Extracts splice junctions from mapped RNA-seq data. The input BED6 file should contain coordinates of introns in the following syntax:

chr1 3913 3996 splits:97:97:97:N:P 0 +

The fourth column in this BED file (correponding to the 'name' field according to the BED specification) should be a colon-separated string of six elements, where the first element should be 'splits' and the second element is assumed to hold the number of reads supporting this splice junction. The fifth element indicates the splice junction type: A capital 'N' determines a normal splice junction, whereas 'C' indicates circular and 'T' indicates trans-splice junctions, respectively. Only normal splice junctions ('N') are considered, the rest is skipped. Elements 3, 4 and 6 are not further processed.

We recommend using segemehl|http://www.bioinf.uni-leipzig.de/Software/segemehl/ for generating this type of BED6 files. This routine is, however, not limited to segemehl output. BED6 files containing splice junction information from other short read mappers or third-party sources will be processed if hey are formatted as described above.

This routine writes a BED6 file for each splice junction provided in the input to $dest. Output splice junctions can be flanked by a window of +/- $window nt. Each splice junction is represented as two bed lines in the output BED6.

intersect_sj($p_annot,$p_mapped,$dest,$prefix,$window,$mil)
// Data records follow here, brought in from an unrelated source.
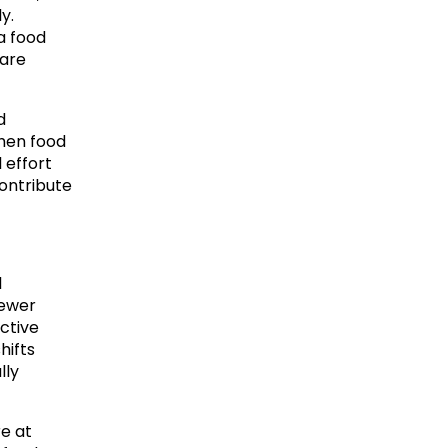
. 
 food 
are 
 
hen food 
effort 
ontribute 
 
ewer 
ctive 
ifts 
ly 
e at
Intersects all splice junctions identified in an RNA-seq experiment with annotated splice junctions. Identifies and characterizes novel and existing splice junctions. Each BED6 file in $p_mapped is intersected with those transcript splice junction BED6 files in $p_annot, whose genomic location spans the query splice junction. This is to prevent the tool from intersecting each splice site found in the mapped RNA-seq data with all annotated transcripts. $mil specifies a maximum intron length.
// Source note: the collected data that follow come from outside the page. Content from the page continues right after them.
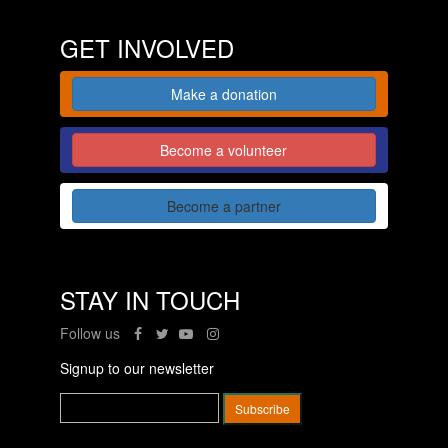
GET INVOLVED
Make a donation
Become a volunteer
Become a partner
STAY IN TOUCH
Follow us
Signup to our newsletter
The intersection operations are performed with bedtools intersect from the BEDtools suite). BED sorting operations are performed with bedtools sort.

Writes two BEd6 files to $dest (optionally prefixed by $prefix), which contain novel and existing splice junctions, respectively.
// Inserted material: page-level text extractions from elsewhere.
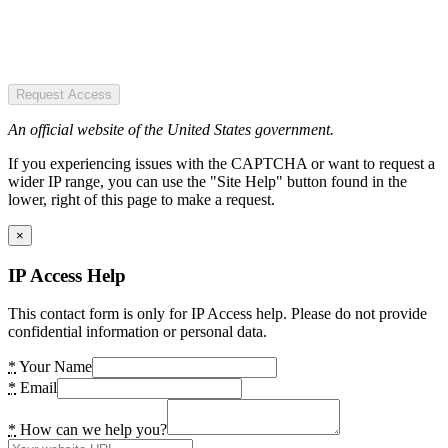
Request Access
An official website of the United States government.
If you experiencing issues with the CAPTCHA or want to request a
wider IP range, you can use the "Site Help" button found in the
lower, right of this page to make a request.
×
IP Access Help
This contact form is only for IP Access help. Please do not provide
confidential information or personal data.
*
Your Name
*
Email
*
How can we help you?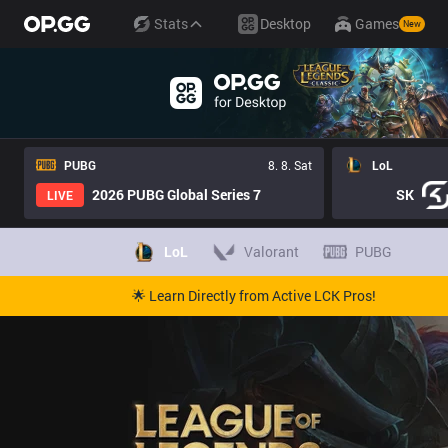
Stats
Desktop
Games
New
PUBG
8. 8. Sat
LoL
2026 PUBG Global Series 7
SK
LIVE
LoL
Valorant
PUBG
🌟 Learn Directly from Active LCK Pros!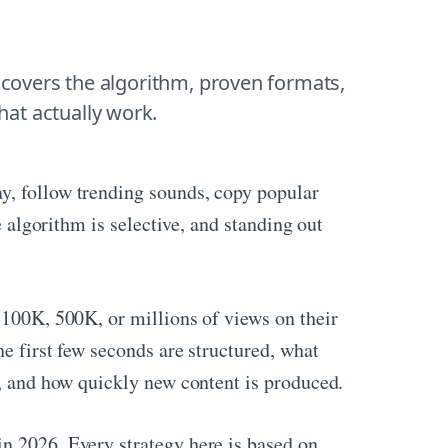
 covers the algorithm, proven formats, 
that actually work.
y, follow trending sounds, copy popular
e algorithm is selective, and standing out
 100K, 500K, or millions of views on their
he first few seconds are structured, what
e, and how quickly new content is produced.
n 2026. Every strategy here is based on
ss_isCanonical($chr,$p5,$p3,$fastaobjR)

Checks whether a given splice junction is canonical, ie. whether the first and last two nucleotides of the enclosed intron correspond to a certain nucleotide motif. $chr is the chromosome name, $p5 and $p3 the 5' and 3' ends of the splice junction and $fastaobjR is a Bio::PrimarySeq::Fasta object holding the underlying reference genome

This routine does not explicitly consider standedness in the sense that splice junction motifs are evaluated in terms of the forward strand of the underlying reference sequence. This is best explained by an example: Consider the splice junction motif GU->G on the reverse strand. In 5' to 3' direction of the forward strandm this junction reads CT->AC. A splice junction is canonical if its motif corresponds to one of the following cases:

5'===]GT|CT....AG|AC[====3' ie GT->AG or CT->AC 5'===]GC|CT....AG|GC[====3' ie GC->AG or CT->GC 5'===]AT|GT....AC|AT[====3' ie AT->AC or GT->AT

DEPENDENCIES

This modules depends on the following Perl modules:

Bio::ViennaNGS

IPC::Cmd

Path::Class

Carp

Bio::ViennaNGS::SpliceJunc uses third-party tools for computing intersections of BED files: bedtools intersect from the BEDtools suite is used to compute overlaps and bedtools sort is used to sort BED output files. Make sure that those third-party utilities are available on your system, and that hey can be found and executed by the perl interpreter. We recommend installing the latest version of BEDtools on your system.

SEE ALSO

Bio::ViennaNGS

AUTHOR

Michael T. Wolfinger <michael@wolfinger.eu>

COPYRIGHT AND LICENSE

Copyright (C) 2014 Michael T. Wolfinger <michael@wolfinger.eu>

This library is free software; you can redistribute it and/or modify it under the same terms as Perl itself, either Perl version 5.12.4 or, at your option, any later version of Perl 5 you may have available.

This software is distributed in the hope that it will be useful, but WITHOUT ANY WARRANTY; without even the implied warranty of MERCHANTABILITY or FITNESS FOR A PARTICULAR PURPOSE. See the GNU General Public License for more details.